*** Opening of Information provided ***

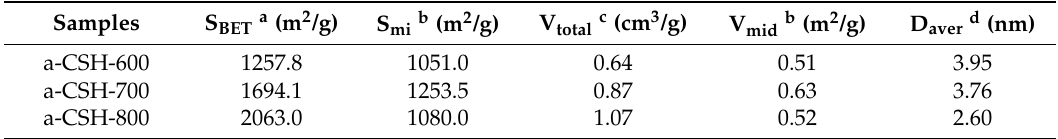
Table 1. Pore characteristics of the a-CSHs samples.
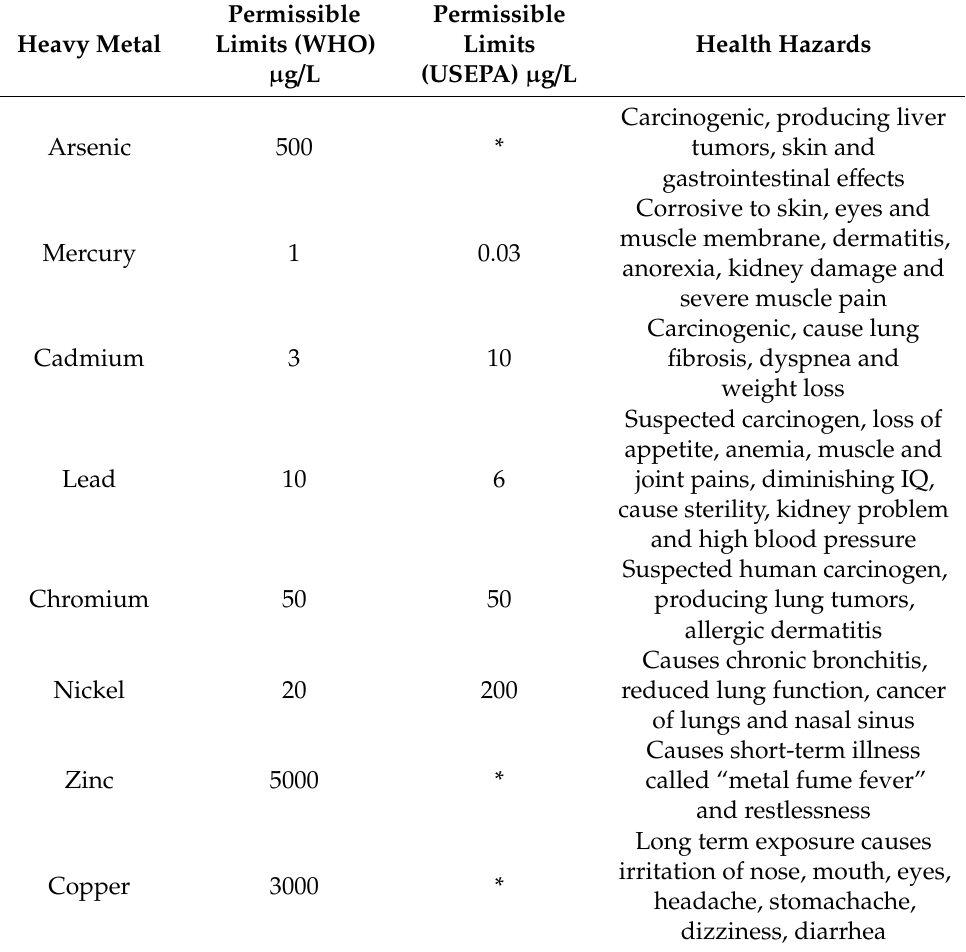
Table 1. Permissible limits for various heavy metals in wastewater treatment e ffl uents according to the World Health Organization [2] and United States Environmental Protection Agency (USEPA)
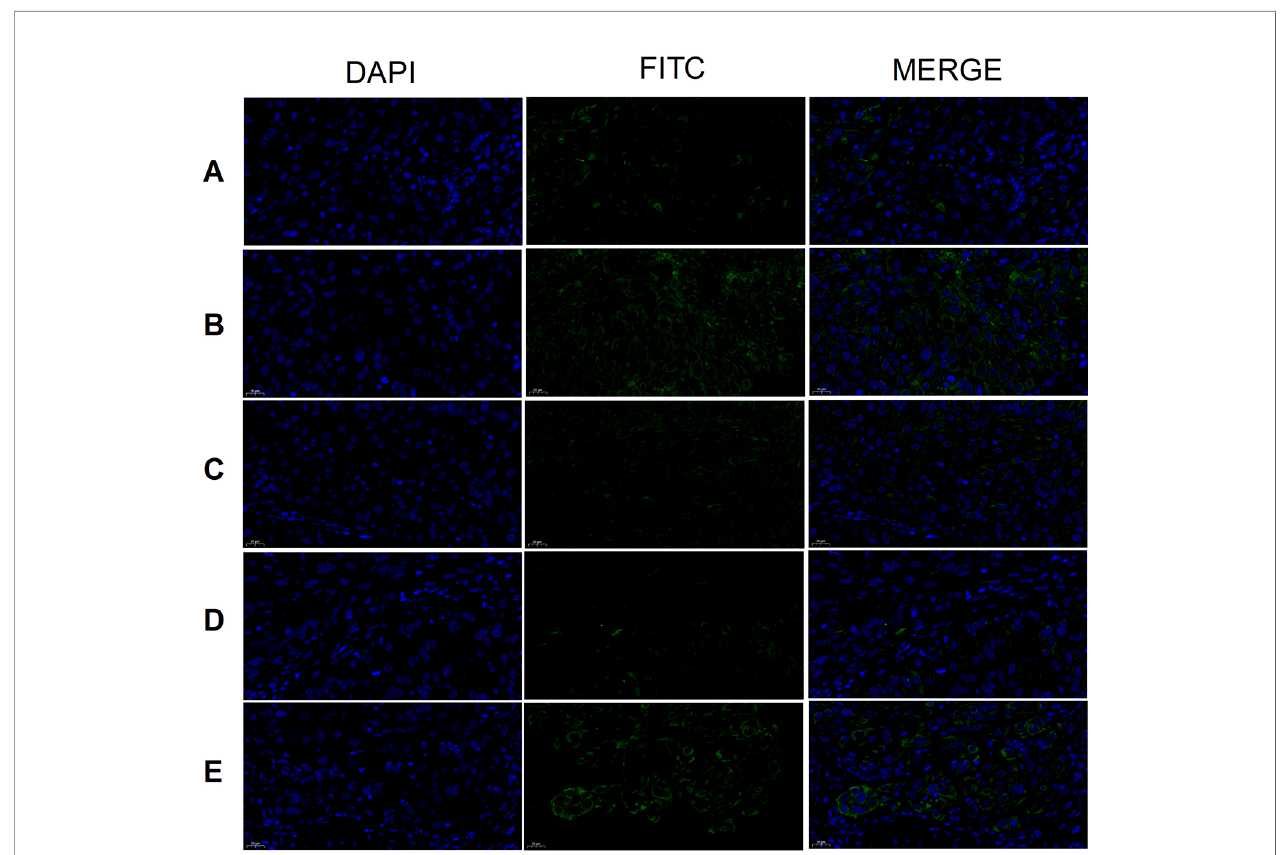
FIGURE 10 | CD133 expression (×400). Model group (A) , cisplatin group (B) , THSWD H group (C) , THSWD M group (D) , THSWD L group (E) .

*** Close of Information provided ***

_Action item:_
Please return the listing above exactly and leave every picture out.

_Solved problem:_
Table 1. Pore characteristics of the a-CSHs samples.
Table 1. Permissible limits for various heavy metals in wastewater treatment e ffl uents according to the World Health Organization [2] and United States Environmental Protection Agency (USEPA)
FIGURE 10 | CD133 expression (×400). Model group (A) , cisplatin group (B) , THSWD H group (C) , THSWD M group (D) , THSWD L group (E) .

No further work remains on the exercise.